What to actually watch
The dashboard we set up for any production LLM system has five charts. None of them are token spend.
- Cost per successful action. Total spend divided by completed user-visible outcomes. This is the only unit-economics number that matters. Tokens are a downstream factor.
- p95 latency on the user-facing path. Not average. p95 is what users feel.
- Eval pass rate over time. Run on a schedule, posted publicly. The leading indicator of quality regressions.
- Retry rate, broken down by failure mode. Aggregated retries are a comfort blanket. The taxonomy is the actionable view.
- Spend share of cached vs. uncached calls. Tells you whether your prompt cache is doing its job and warns you when prompt churn is eating the savings.
Token spend is on the invoice. You will see it whether you watch for it or not. The point of the dashboard is to surface the costs that the invoice will not.
The cheapest LLM call is the one you do not make
We end up giving this advice in some form on every project, so we will write it here. Before adding a model call, ask whether a cache, a small classifier, a deterministic parser, or a hand-written rule would do the job.
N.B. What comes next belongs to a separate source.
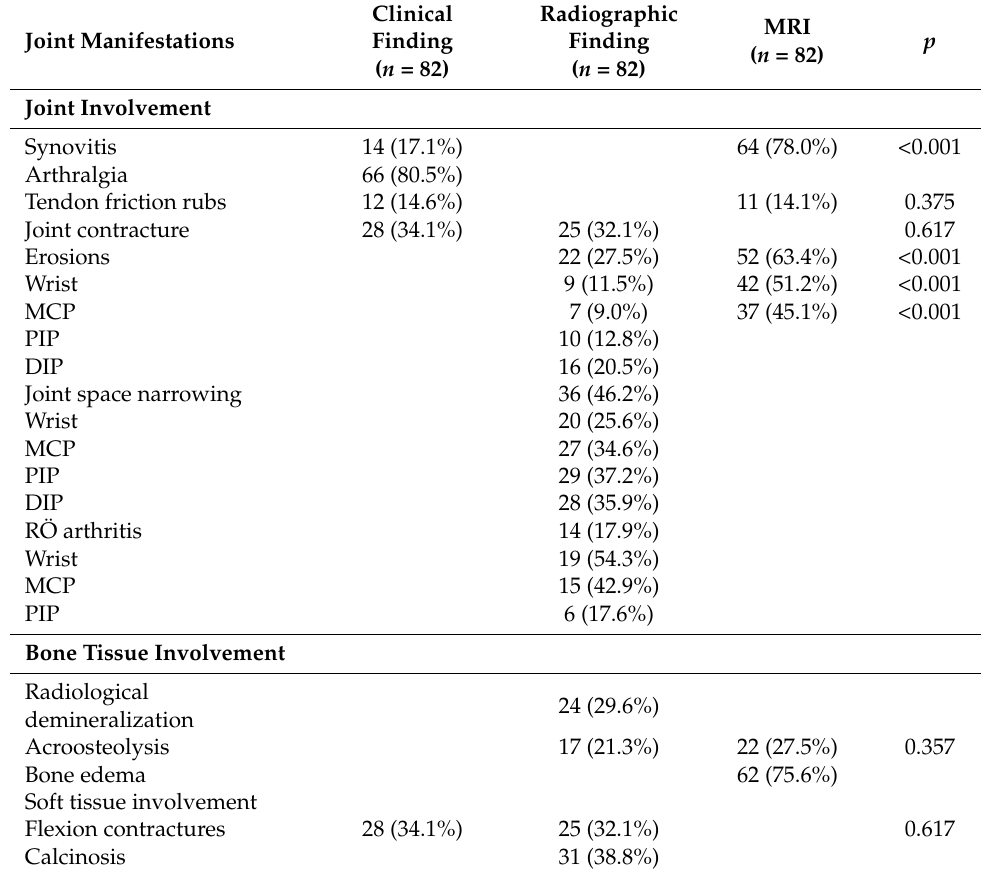
Table 3. Musculoskeletal manifestations in systemic sclerosis assessed by clinical findings, radio- graphic findings, and magnetic resonance imaging (MRI).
Often something will. Models are good at judgment under ambiguity. They are wasteful for everything else.
Architecture decisions like this are why we keep insisting on workflows over agents for most operational problems. A workflow lets you put a cheap step where a cheap step works and reserve the model for the call that genuinely needs it. An agent puts a model in the middle of every decision, including the ones a hash table would have answered.
Token cost is the part of the bill you can see. The rest of the bill is the part that decides whether the project survives the year.